If you’ve ever used non-stick cookware or enjoyed water-repellency on a rain jacket or tent flysheet, chances are you’ve used products made with PFAS (Per- and polyfluoroalkyl substances). Sought after for their ability to repel water, grease, and oil, PFAS are a class of more than 4700 synthetic compounds manufactured and used globally since the 1950s. Their chemical properties make them effective as repellents, but they are persistent in the environment and human body, with the propensity to accumulate over time.

Humans and ecosystems are exposed to PFAS through contaminated water, polluted air, and contact with PFAS-containing items. One application poorly studied in North America is PFAS use in cosmetics like foundation, lipstick and waterproof mascara. So a team of scientists from the US and Canada recently tested a range of commercially available cosmetics to establish how much PFAS they contained, publishing their results in June 2021 in Environmental Science & Technology Letters.

The team analyzed 231 cosmetics obtained between 2016 and 2020 from beauty retailers and drugstores in Indiana and Michigan in the US and Toronto in Canada. The study was led by Heather Whitehead at the University of Notre Dame, with fifteen US and Canadian colleagues, including Miriam Diamond at the University of Toronto.

Using particle accelerators at Hope College in Michigan and the University of Notre Dame in Indiana, the team used particle-induced gamma-ray emission (PIGE) spectroscopy to screen the total fluorine concentrations of each product. They then targeted a subset of 29 products for liquid chromatography-tandem mass spectrometry (LC-MS/MS) and gas chromatographic mass spectrometry (GC-MS). The team also examined US and Canadian regulatory practices for PFAS use and disclosure on ingredient labels.

“We found quite a variety,” says Diamond. Some compounds had low PFAS quantities, while others had relatively high amounts. Of the eight categories tested, foundations, mascaras, and lip products had the most significant proportion of high total fluorine at levels of at least 0.384 μg F/cm2. Targeted analyses on twenty-nine products revealed PFAS concentrations ranging from 22–10,500 ng/g product weight, with an average of 264 ng/g.

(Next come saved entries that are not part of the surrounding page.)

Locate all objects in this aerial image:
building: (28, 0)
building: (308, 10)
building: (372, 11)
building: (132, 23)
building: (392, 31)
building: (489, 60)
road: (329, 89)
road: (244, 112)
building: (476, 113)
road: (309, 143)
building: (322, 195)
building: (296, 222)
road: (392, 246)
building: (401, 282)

“Among the highest concentrations in the targeted analysis were 6:2 FTOH and 8:2 (fluorotelomer alcohol) that is known to transform to the carboxylic acid form,” explains Diamond. For the 8:2 FTOH, the oxidation product is perfluorooctanoic acid (PFOA). “We also found 6:2 (and some 8:2) fluorotelomer methacrylate,” Diamond says. These compounds, precursors to perfluoroalkyl carboxylic acids (PFCAs), are persistent, so manufacture, use, and disposal of cosmetics containing PFAS note the study team, represent potential opportunities for health and ecosystem harm.

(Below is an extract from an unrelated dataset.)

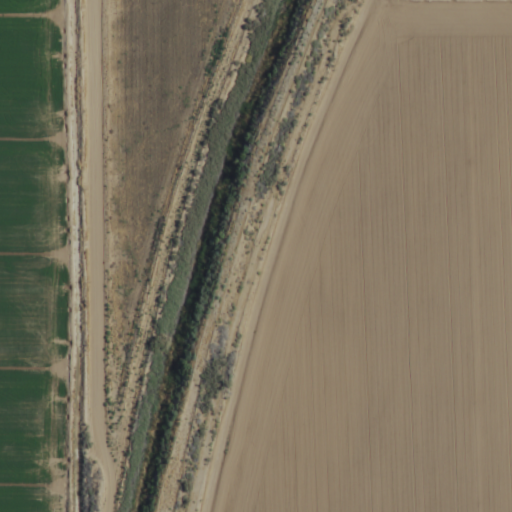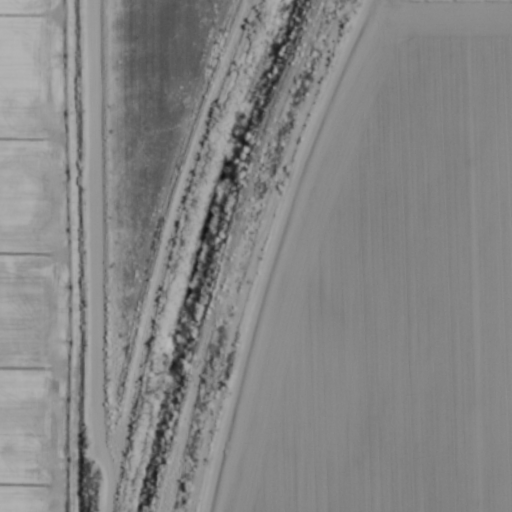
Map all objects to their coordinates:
road: (356, 253)
crop: (256, 256)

PFAS are multi-system toxicants, explains toxicologist Jamie DeWitt at the Brody School of Medicine at East Carolina University in Greenville, North Carolina. She focuses on PFAS immune impacts. One effect is “reduced ability of the body’s response to a vaccine, which is pretty concerning considering that vaccines are really important right now,” she says.

PFAS can also cause liver damage, increase human cholesterol levels, and are linked to thyroid disease, decreased birth rates, pregnancy-induced hypertension and pre-eclampsia, and kidney and testicular cancer. Those are effects known from epidemiological and experimental data. However, “we don’t have a clear understanding of how they operate on a molecular level,” DeWitt says. What is known is that they interact with many different cellular receptors.

In cross-referencing quantitative analyses with cosmetic ingredient labels, Whitehead’s team found that most products did not disclose their fluorinated compounds, highlighting a gap in US and Canadian labelling laws. However, to be clear, says Diamond, “I’m not asking for stricter labelling. I am actually asking to get rid of PFAS in cosmetics,” adding that removing them protects everybody, including those who don’t read labels.

“Why are we using chemicals that we know are persistent in a product where it’s not essential?” asks Diamond. In the US, a bill to phase out the use of PFAS in cosmetics recently received bipartisan support. Diamond hopes to see Canadian regulatory agencies moving in the same direction, applauding a recent government announcement to consider PFAS a chemical class. “This is a really big deal,” says Diamond. Without this development to subsume thousands of chemicals under one umbrella, regulation must proceed on a chemical by chemical basis.